The Securities and Exchange Commission has finally set a date for considering a “pay for performance” rule regarding executive compensation. On April 29 the Commission likely propose new requirements that “registrants disclose, in a clear manner, the relationship between executive compensation actually paid and the financial performance of the registrant.”
Those disclosures, a requirement of the Dodd-Frank Act, will explain how executive pay (including annual bonuses, and long term incentives) corresponds to company performance. Disclosures will need to detail how company performance is defined and analyzed.
While nearly 60 percent of public companies have conducted an executive-pay-for-performance analysis, nearly two-thirds of them either did not tell shareholders the results or even disclosed that the analysis took place in their 2014 proxy statements, according to recent research by professional services firm Towers Watson.
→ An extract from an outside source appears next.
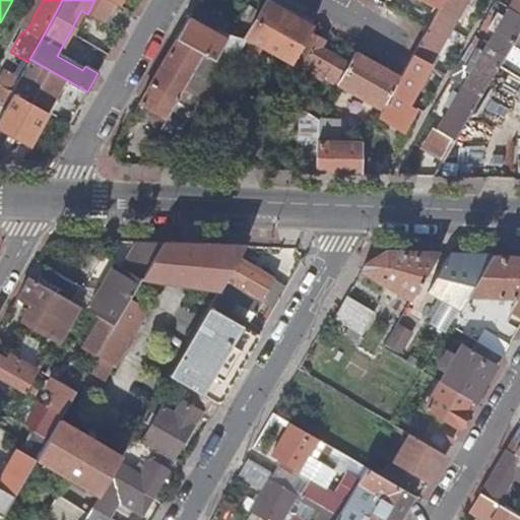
[(289,63),(291,59),(309,29),(313,22),(272,0),(267,0),(260,13),(249,31),(246,38),(289,63)]
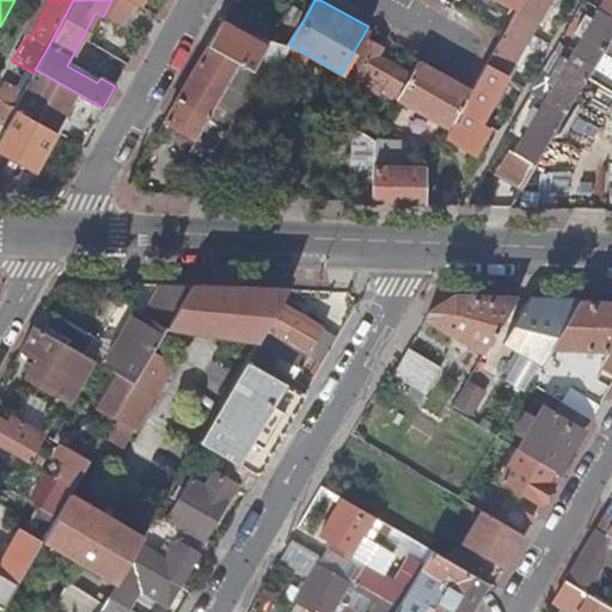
[(520,0),(516,7),(502,34),(470,90),(459,110),(479,122),(513,62),(522,46),(536,20),(546,2),(548,0),(520,0)]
When asked why they did not discuss their pay-for-performance analysis, 76 percent of 104 public companies surveyed said they were waiting for the new SEC disclosure rules to be issued; one-third said they were also concerned about setting a precedent that will require similar disclosure in the future.
Towers Watson also found that the majority of respondents analyze pay-for-performance alignment in ways that may or may not mesh with what the SEC may ultimately require. Among companies that conducted a pay-for-performance analysis, nearly all (96 percent) compared their performance and shareholder returns to a company-defined peer group. The majority of respondents used a three-year period to measure performance; 60 percent used a definition of compensation other than that disclosed in the Summary Compensation Table required by the SEC.
While total shareholder return is the most common measure of performance that responding companies analyzed, most assessed their performance using both Total Shareholder Return and a measure of operating financial performance.